Something I noticed while using diffrax, was that the adaptive solvers where much slower using pmaping integration with the new runtime on CPUs (pmaping is used over sharding for this reason jax-ml/jax#26586). I adapted the code from the aforementioned issue to also show that pmap-ing is slower on the new runtime.

import os
import multiprocessing as mp

os.environ["XLA_FLAGS"] = "--xla_force_host_platform_device_count={}".format(
    mp.cpu_count()
)

import jax
import jax.numpy as jnp

def solve(init, key):
    def inner_loop_cond(state):
        t, y, _ = state
        return y.squeeze() < 2

    def inner_loop_body(state):
        t, y, theta = state
        return (t + 0.1, y + 0.1, theta)
    
    def outer_loop_cond(state):
        _, _, _, count = state
        return count < 5000
    
    def outer_loop_body(state):
        t, y, theta, count = state
        y = jax.random.uniform(jax.random.PRNGKey(count), shape=(1,))
        new_t, new_y, _ = inner_while_loop(inner_loop_cond, inner_loop_body, (t, y, theta))
        return (new_t, new_y, theta, count + 1)

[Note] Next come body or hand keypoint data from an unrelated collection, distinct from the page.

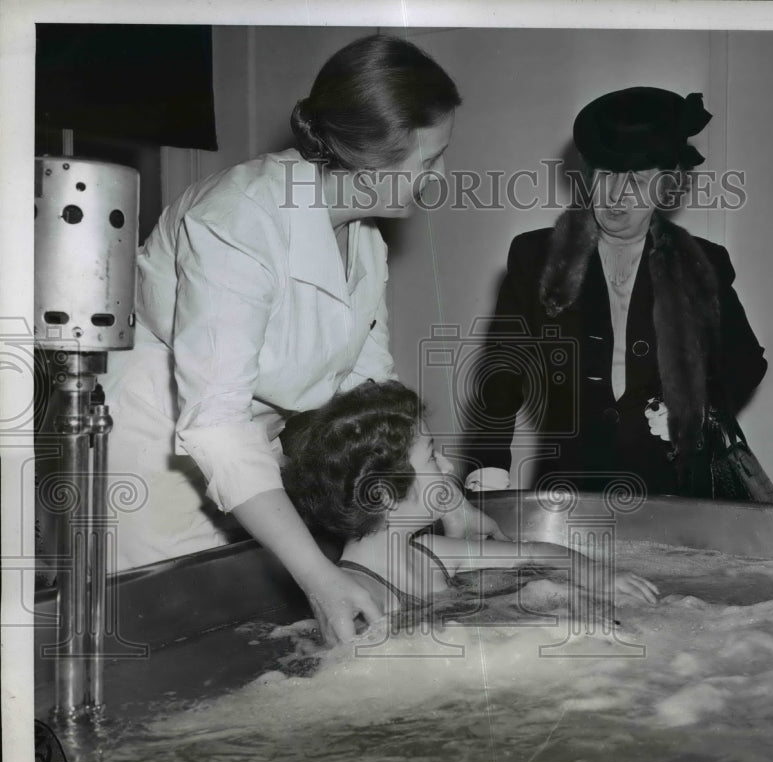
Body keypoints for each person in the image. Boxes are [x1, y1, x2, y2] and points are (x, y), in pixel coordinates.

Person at [99, 34, 495, 645]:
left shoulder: (362, 234)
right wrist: (317, 574)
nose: (438, 178)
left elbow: (372, 390)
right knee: (173, 635)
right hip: (159, 451)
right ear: (369, 163)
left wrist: (451, 501)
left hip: (258, 446)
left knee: (258, 633)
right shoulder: (237, 220)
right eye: (429, 160)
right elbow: (216, 424)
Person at [464, 86, 768, 498]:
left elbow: (746, 364)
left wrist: (696, 411)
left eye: (637, 179)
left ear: (665, 185)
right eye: (606, 174)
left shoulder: (702, 264)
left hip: (675, 494)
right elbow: (500, 379)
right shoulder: (536, 257)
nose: (616, 194)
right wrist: (488, 474)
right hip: (568, 492)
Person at [282, 380, 659, 612]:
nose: (447, 467)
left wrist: (594, 573)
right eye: (431, 456)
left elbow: (535, 551)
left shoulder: (430, 553)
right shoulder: (360, 595)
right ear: (383, 495)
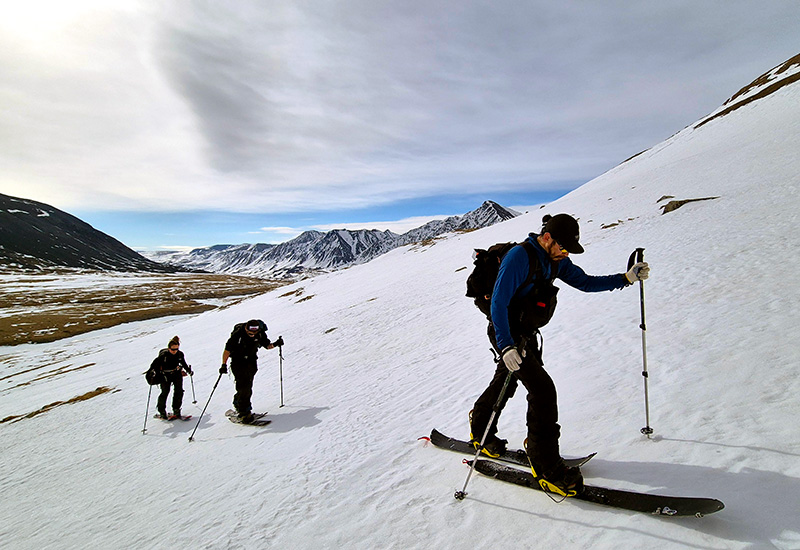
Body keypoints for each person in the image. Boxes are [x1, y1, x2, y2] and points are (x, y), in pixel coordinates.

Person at [469, 213, 650, 497]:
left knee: (509, 379)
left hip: (525, 331)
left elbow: (585, 282)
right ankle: (545, 466)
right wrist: (506, 346)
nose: (566, 254)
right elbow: (499, 304)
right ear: (547, 238)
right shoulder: (519, 257)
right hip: (506, 331)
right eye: (563, 247)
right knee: (542, 389)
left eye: (569, 250)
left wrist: (625, 278)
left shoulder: (556, 260)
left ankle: (480, 427)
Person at [220, 319, 276, 423]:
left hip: (251, 363)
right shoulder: (238, 335)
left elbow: (267, 346)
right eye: (251, 331)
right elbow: (227, 350)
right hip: (238, 363)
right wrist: (223, 364)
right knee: (244, 388)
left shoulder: (260, 334)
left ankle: (239, 405)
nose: (253, 333)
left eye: (255, 330)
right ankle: (244, 414)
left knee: (247, 387)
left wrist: (276, 344)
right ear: (246, 328)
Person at [150, 336, 193, 419]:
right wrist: (154, 374)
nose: (175, 351)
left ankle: (176, 410)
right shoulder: (163, 355)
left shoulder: (180, 354)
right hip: (165, 375)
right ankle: (162, 411)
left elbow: (183, 363)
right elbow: (155, 366)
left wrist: (189, 371)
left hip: (176, 373)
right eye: (173, 349)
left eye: (176, 349)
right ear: (169, 348)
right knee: (165, 392)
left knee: (179, 391)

    inner_while_loop = jax.lax.while_loop
    outer_while_loop = jax.lax.while_loop
    theta = 5.0
    t_initial = 0.0
    y_initial = init
    count_initial = jax.random.randint(key, minval=-2, maxval=2, shape=())
    final_state = outer_while_loop(outer_loop_cond, outer_loop_body, (t_initial, y_initial, theta, count_initial))
    return final_state[1]

batch_size = 30
inits = 0.1 * jnp.ones((batch_size, 1))
keys = jax.random.split(jax.random.PRNGKey(0), batch_size)

num_devices = len(jax.devices())

inits_pmap = inits.reshape(num_devices, batch_size // num_devices, *inits.shape[1:])
keys_pmap = keys.reshape(num_devices, batch_size // num_devices, *keys.shape[1:])

fn = jax.jit(jax.vmap(solve))
pmap_fn = jax.pmap(fn)

_ = pmap_fn(inits_pmap, keys_pmap).block_until_ready()

import time

start_time = time.time()
_ = pmap_fn(inits_pmap, keys_pmap).block_until_ready()
end_time = time.time()

elapsed_time = end_time - start_time
print(f"Elapsed time: {elapsed_time:.6f} seconds")

with 0.4.31
Elapsed time: 0.002367 seconds

with 0.4.33
Elapsed time: 0.015590 seconds

with 0.5.0
Elapsed time: 0.018911 seconds

This example is of course trivial, but represents the core subroutine of adaptive SDE solvers. Currently this can be solved by disabling the new CPU thunk runtime, but I'm just reporting it so hopefully it can be fixed in the future :).

System info (python version, jaxlib version, accelerator, etc.)

multiple jax version, CPU, tested on Mac and colab